A Cox proportional hazards model was used to evaluate the influences of pre-RT and post-RT MR parameters and the difference of MR variables between these two time points on OS and PFS. Patients who progressed at the time of post-RT were excluded from the post-RT analysis, and patients who were scanned at a different field strength at the time of post-RT than pre-RT were left out of the analysis when testing for significant difference between pre-RT and post-RT. A nonparametric Wilcoxon signed-rank test was used to access significance between time points. To evaluate the impact of change in imaging values over time on clinical outcome, we used a time-dependent Cox proportional hazards model treating the longitudinal image values as time-dependent covariates.21 All the Cox model analyses were adjusted by age and field strength. Due to the exploratory nature of the study, no formal adjustment of type I error was undertaken; in all cases, a p-value <0.05 was considered statistically significant.

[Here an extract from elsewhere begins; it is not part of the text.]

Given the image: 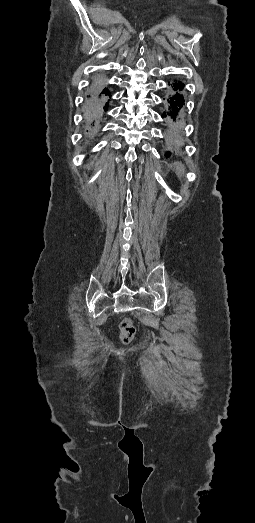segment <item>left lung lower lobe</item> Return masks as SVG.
I'll return each mask as SVG.
<instances>
[{"mask_svg": "<svg viewBox=\"0 0 255 523\" xmlns=\"http://www.w3.org/2000/svg\"><path fill=\"white\" fill-rule=\"evenodd\" d=\"M180 85L181 82L179 80L173 82H171L170 80L165 81V86H167V88H175L172 89V92H166V95H171V97H168V100L167 97H164L165 103H171L165 104V107H167V109H171V107H174V109H171V111H161V114H163L162 119H165L166 116L167 121H171V123H177V121H180V118H177V116H179V113L173 112H182L183 107H186L189 103V100L186 96H184V93H181V96L179 97L175 95V92H183V86ZM171 98H175V100H171ZM174 128H180V125H174ZM170 129H173V126H170ZM169 133H172V130H169ZM167 145H174V140H167ZM172 151H174V148H167V151H163V154H165V156H163V161L169 162L171 158H173Z\"/></svg>", "mask_w": 255, "mask_h": 523, "instance_id": "obj_1", "label": "left lung lower lobe"}]
</instances>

Patient Characteristics and Outcomes
Table 1 summarizes the characteristics of the patient population, and Figure 2 shows the time to progression and status for each patient. It was noted that 73% of the patients (47/64) progressed within a year, as confirmed by follow-up imaging criteria (23/47) or by a second surgery (24/47). Of the 47 patients who progressed, 20 received a new type of chemotherapy alone (P-C), 24 had new therapy in combination with a second surgical resection (P-C + S), and data were not available for 3 patients. Sixteen patients progressed by the time of post-RT scan, with 10 of these assessments being confirmed by surgical resection. Of the patients who received a second surgery, histopathology of the resected tissue showed recurrent GBM.
Table 1.
Table 1.
Baseline Characteristics of All Study Subjects
Fig. 2.
Fig. 2.
Event chart for the 64 patients who were followed in the study. Each line represents a single patient. Patients are sorted by PFS.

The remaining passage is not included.